By Justin LoFranco, Editor-in-Chief
The 2019 CrossFit Open is all but wrapped up, but we still have two-and-a-half months and 10 Sanctionals remaining in this new expanded season and one of the clearest lessons we’ve learned over the course of this year is that the Sanctionals qualification process needs to be streamlined and simplified.
All but one of the 15 Sanctionals have held a qualifier and nearly all have offered some kind of wildcard invite or qualifier exemption. In some instances, this has led to a process that could be described as less than transparent, and in some instances not entirely fair.
Take Fittest in Cape Town for example.
According to their rules, all athletes were required to do the online qualifier. Athletes competed, qualified, accepted and committed to a fairly large price tag to travel and compete in Cape Town, South Africa.
It was only after those athletes accepted and began purchasing flights and accommodations that they found out two powerhouse athletes, Cole Sager and Katrin Davidsdottir, were going to be there. That realization is probably why a few big name athletes decided they’d sit that one out.
Fittest in Cape Town isn’t alone either. You can see this same process unfolding at Asia CrossFit Championship, Reykjavik CrossFit Championship and Brazil CrossFit Championship where unexpected invited athletes are being announced weekly.

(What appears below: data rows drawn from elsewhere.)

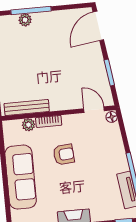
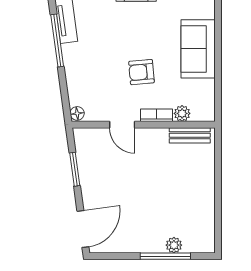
bench: (27, 107) -> (190, 135), width x0.73
door: (94, 110) -> (122, 125), moved
sofa: (21, 177) -> (198, 49), width x0.73

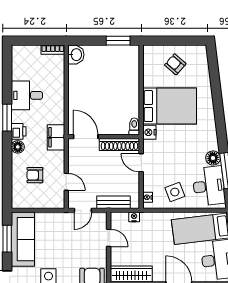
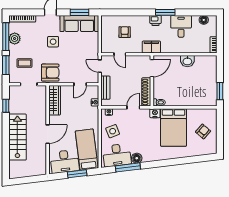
washbasin: (76, 55) -> (187, 61), moved
floor lamp: (18, 147) -> (204, 20), moved
door: (66, 182) -> (120, 54), hinge flipped

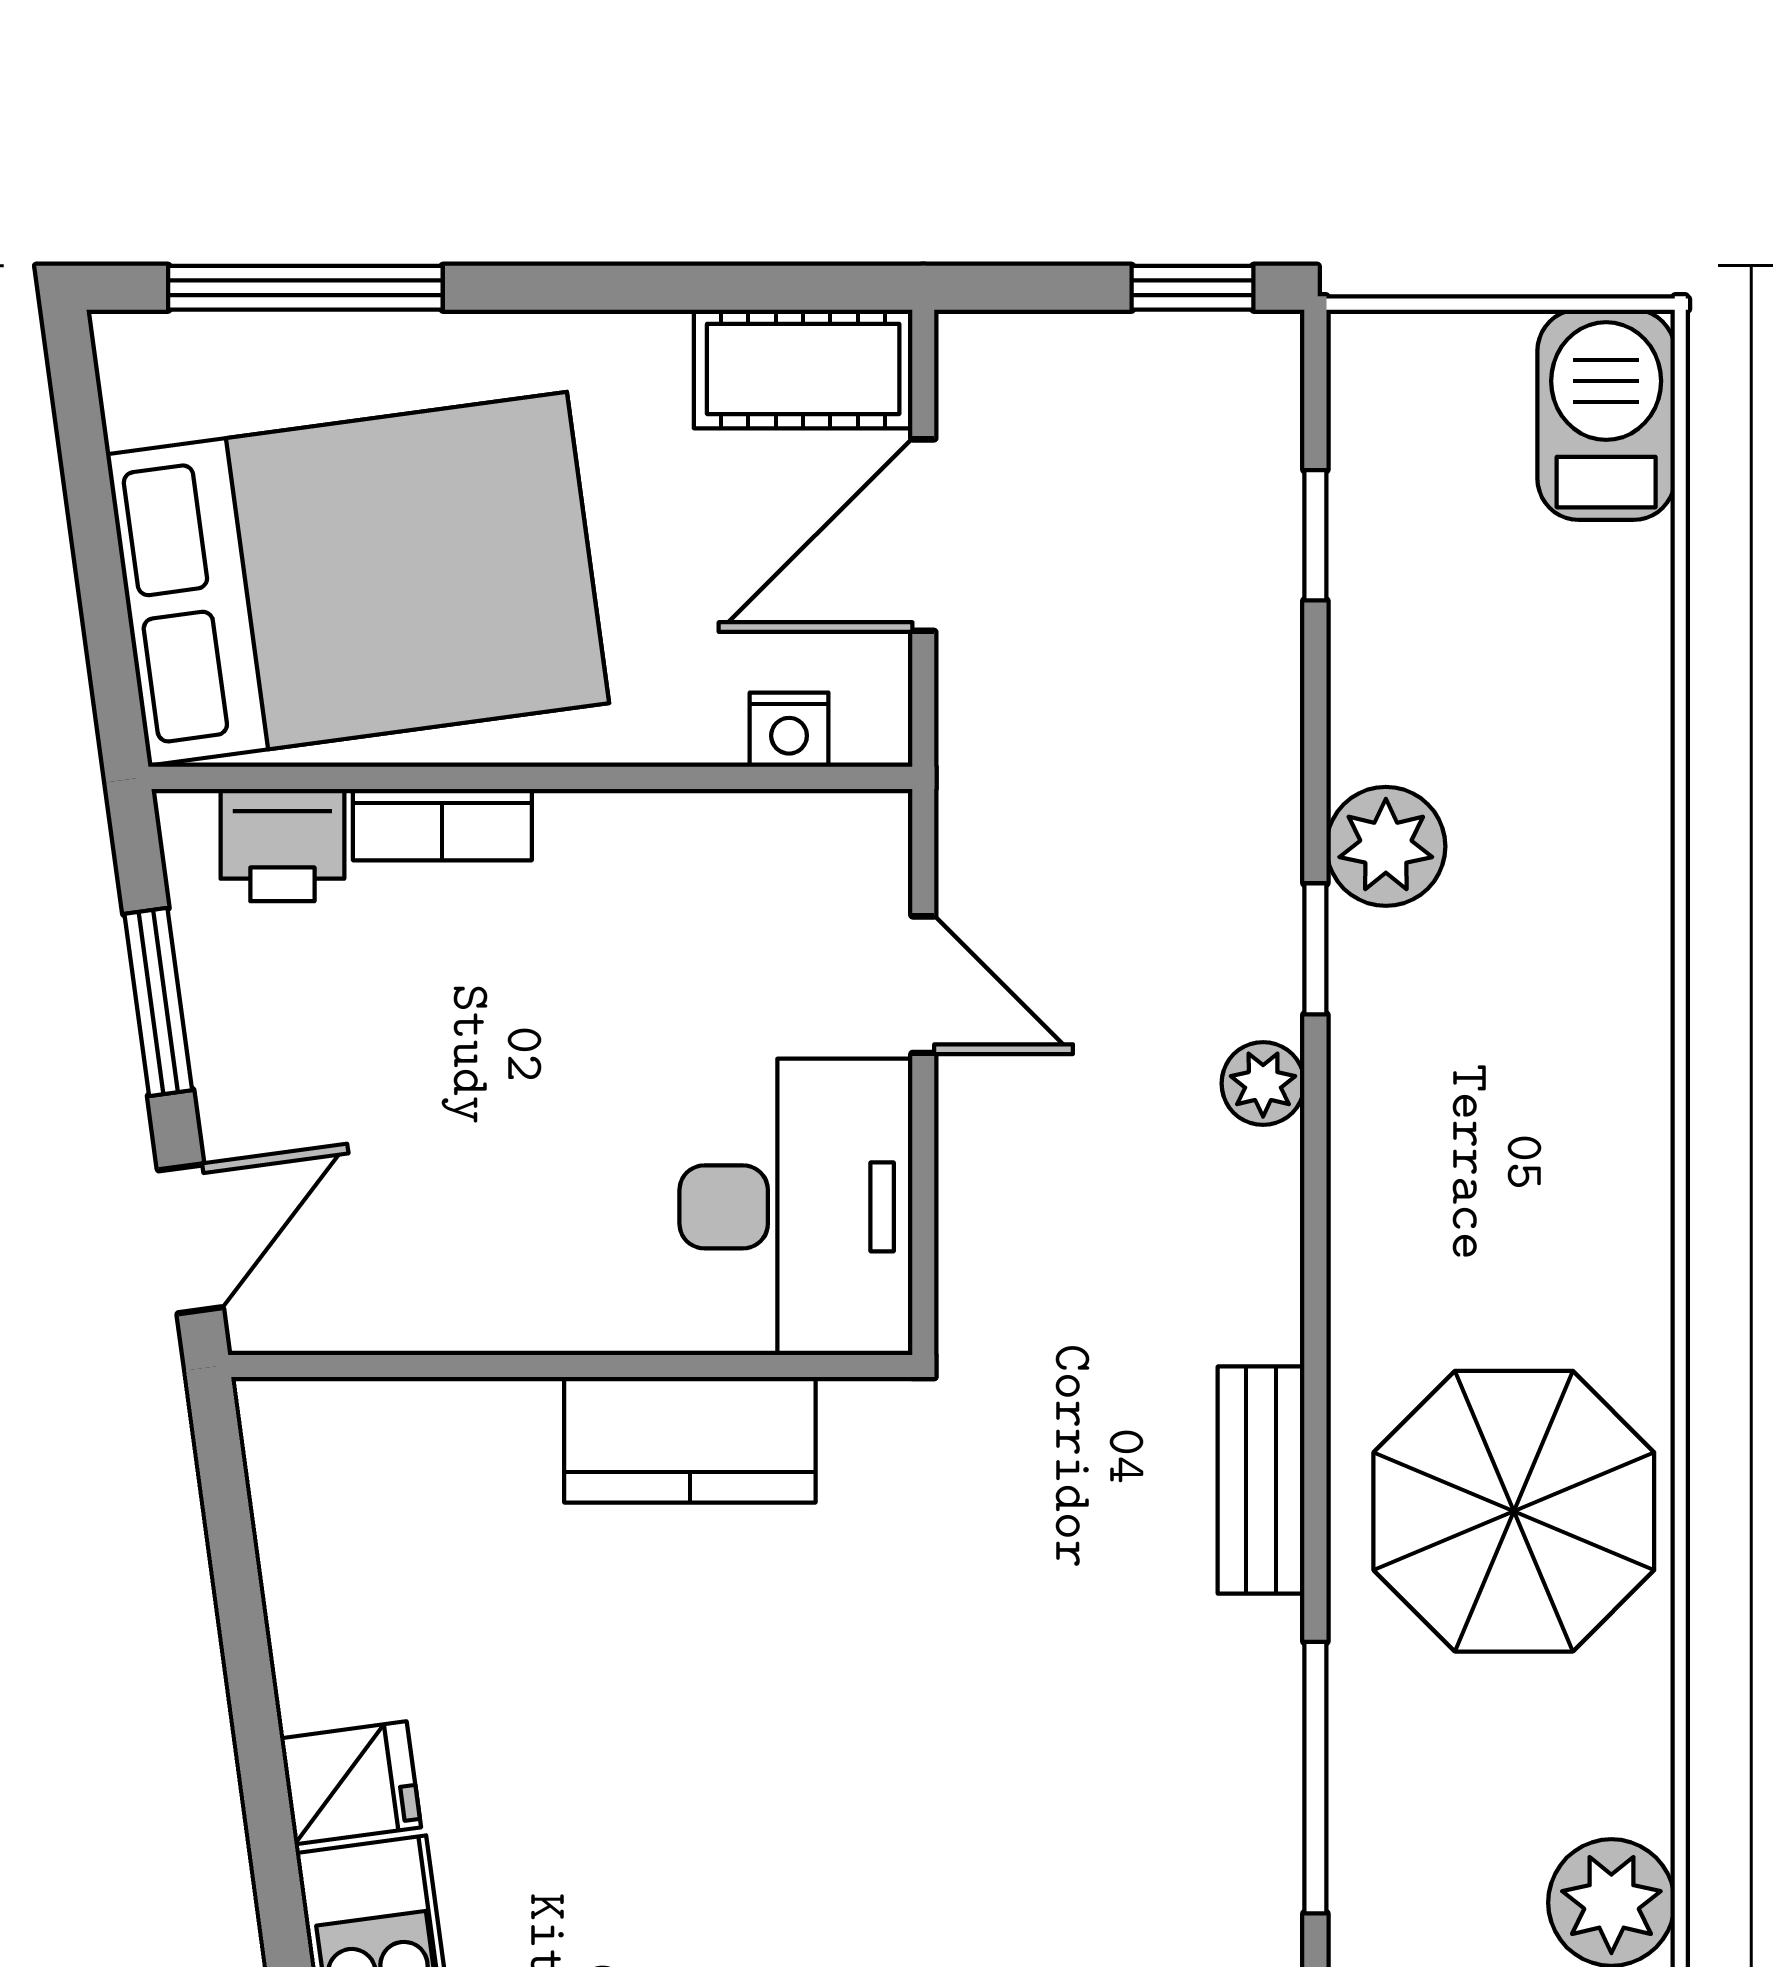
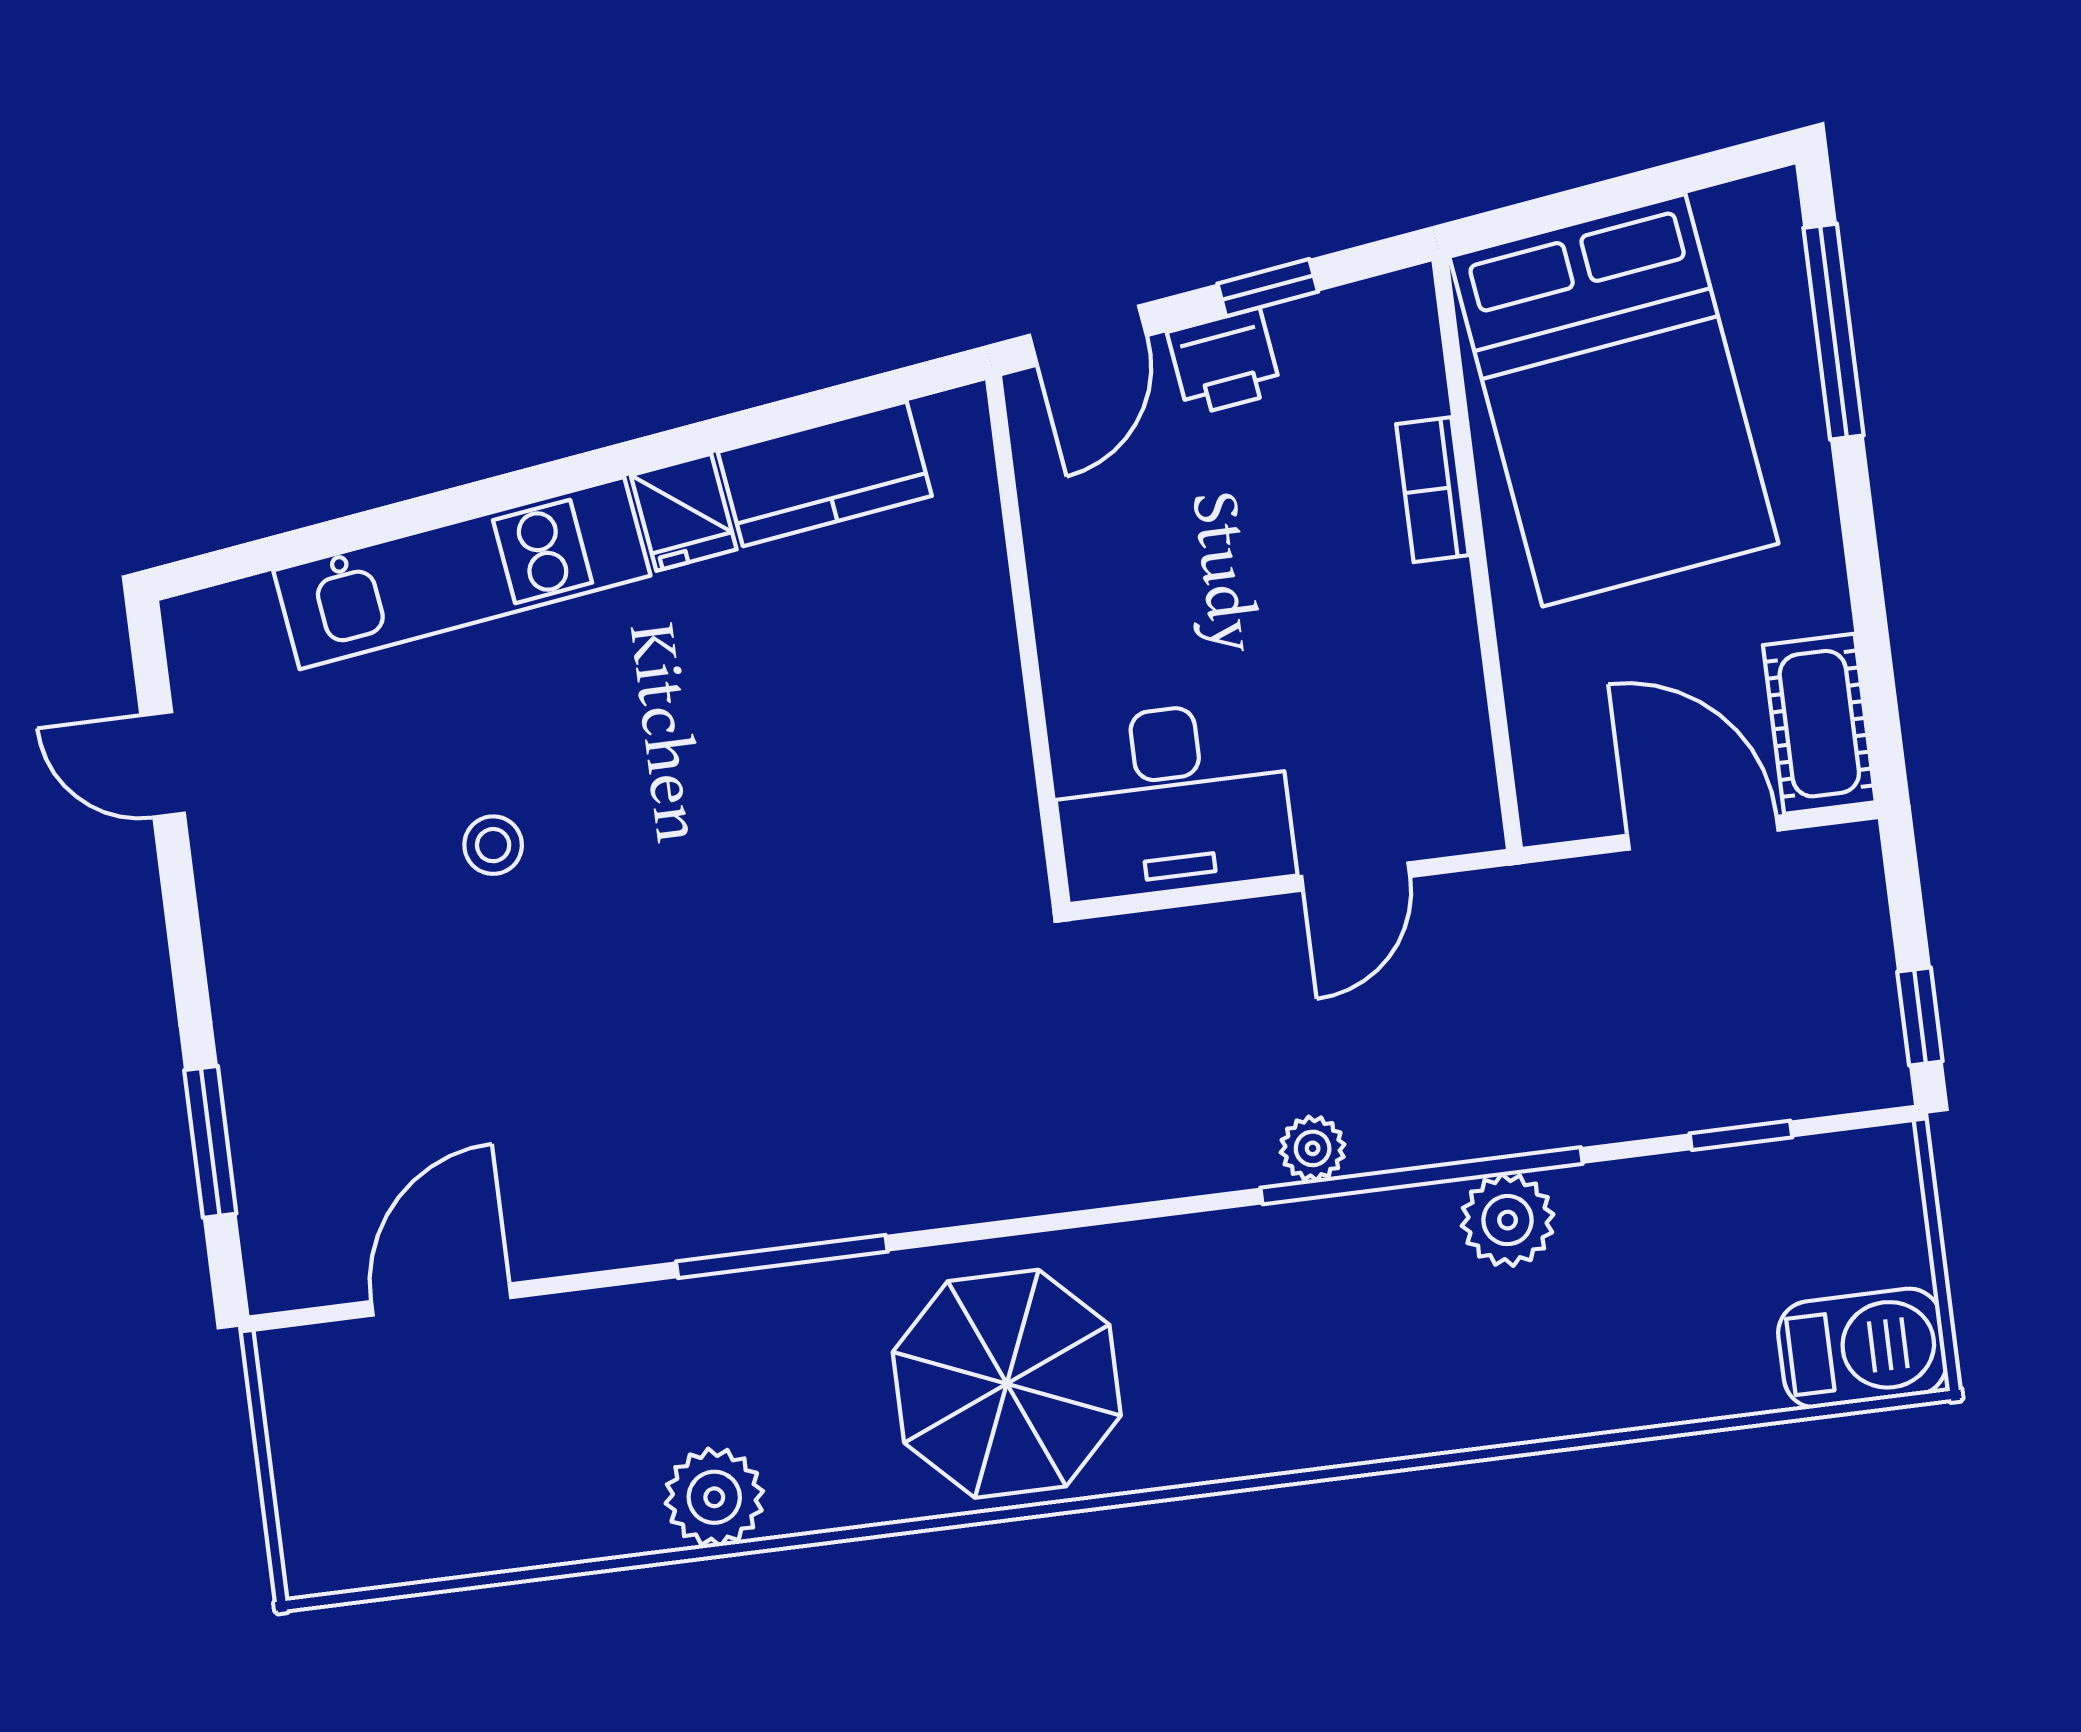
nightstand: (789, 730) -> (1539, 748), removed
printer: (282, 845) -> (1224, 362), moved, turned -98
window: (1315, 949) -> (1422, 1176), width x3.17
window: (158, 1002) -> (1268, 288), width x0.67
door: (190, 1239) -> (1088, 336), hinge flipped
kitchen counter: (690, 1440) -> (825, 474), moved, turned -98
bench: (1261, 1480) -> (1006, 1186), removed

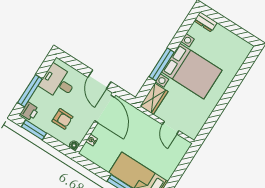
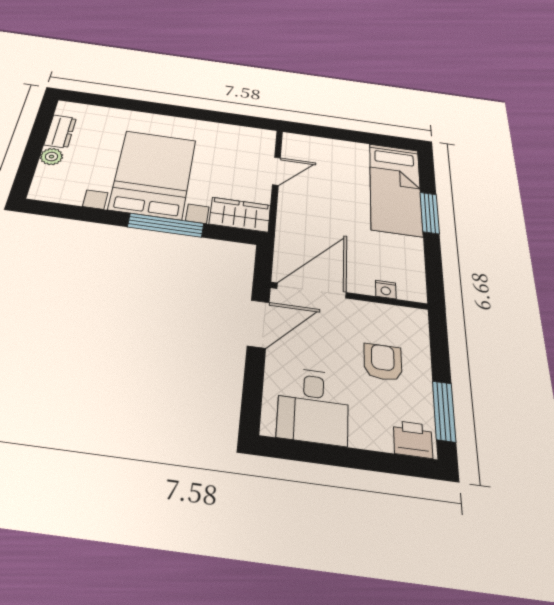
dresser: (206, 22) -> (60, 131), moved
plant: (220, 30) -> (51, 157), added
window: (30, 91) -> (369, 460), removed
floor lamp: (74, 145) -> (418, 317), removed

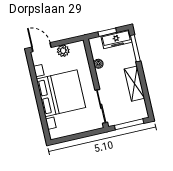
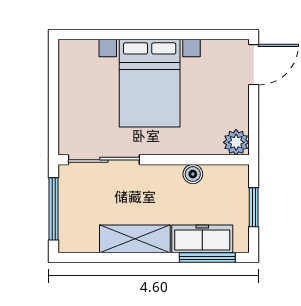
freezer: (116, 39) -> (202, 239), moved, turned 90
plant: (63, 51) -> (236, 142), moved
bed with nightstands: (61, 93) -> (150, 83), width x0.73

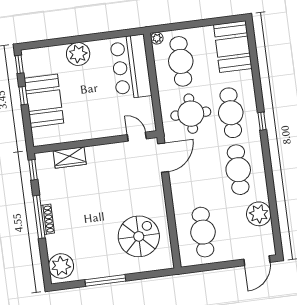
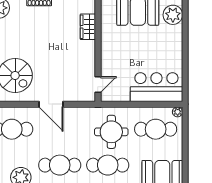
plant: (78, 54) -> (173, 15), moved
door: (163, 158) -> (51, 104), moved

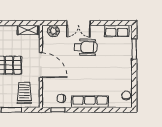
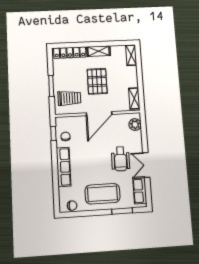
double door: (78, 23) -> (146, 165), moved
coffee table: (117, 66) -> (103, 194), added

Athletes deserve a system where the rules are clear and the process is transparent, and I think it’s clear that the athletes who accepted their invite didn’t have a complete picture.
To be fair, this is a new season and Sanctionals are doing their best to put on events in tight timeframes and limited budgets. Having a ‘Dottir’ compete at your event brings eyeballs, fills seats and makes money.
But why are some athletes doing qualifiers others don’t have to? What criteria determine an exemption and who decides to apply it?